====== SOURCE DATA ======

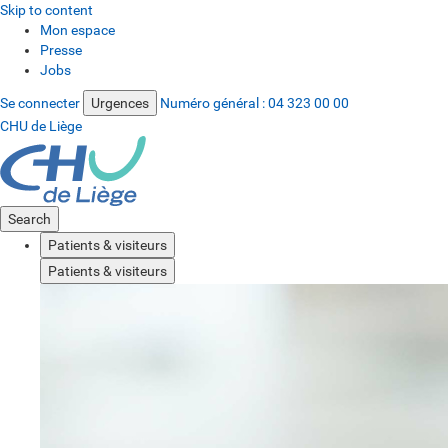
Skip to content
Mon espace
Presse
Jobs
Se connecter
Urgences
Numéro général :
04 323 00 00
CHU de Liège
Search
Patients & visiteurs
Patients & visiteurs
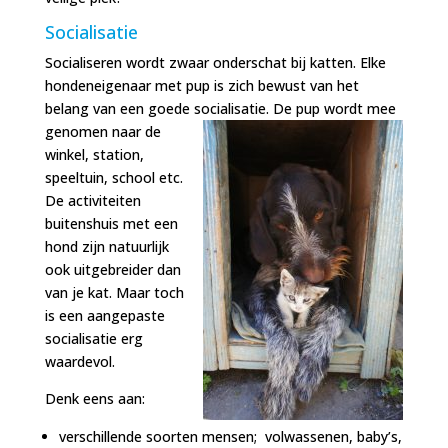
Socialisatie
Socialiseren wordt zwaar onderschat bij katten. Elke
hondeneigenaar met pup is zich bewust van het
belang van een goede socialisatie. De pup wordt
mee
genomen naar de
winkel, station,
speeltuin, school etc.
De activiteiten
buitenshuis met een
hond zijn natuurlijk
ook uitgebreider dan
van je kat. Maar toch
is een aangepaste
socialisatie erg
waardevol.
Denk eens aan:
verschillende soorten mensen; volwassenen, baby’s,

======

▶ _TASK DETAILS_
Give back the material above word for word; no picture belongs in it.

▶ _ANSWER AREA_
Skip to content
Mon espace
Presse
Jobs
Se connecter
Urgences
Numéro général :
04 323 00 00
CHU de Liège
Search
Patients & visiteurs
Patients & visiteurs
Socialisatie
Socialiseren wordt zwaar onderschat bij katten. Elke
hondeneigenaar met pup is zich bewust van het
belang van een goede socialisatie. De pup wordt
mee
genomen naar de
winkel, station,
speeltuin, school etc.
De activiteiten
buitenshuis met een
hond zijn natuurlijk
ook uitgebreider dan
van je kat. Maar toch
is een aangepaste
socialisatie erg
waardevol.
Denk eens aan:
verschillende soorten mensen; volwassenen, baby’s,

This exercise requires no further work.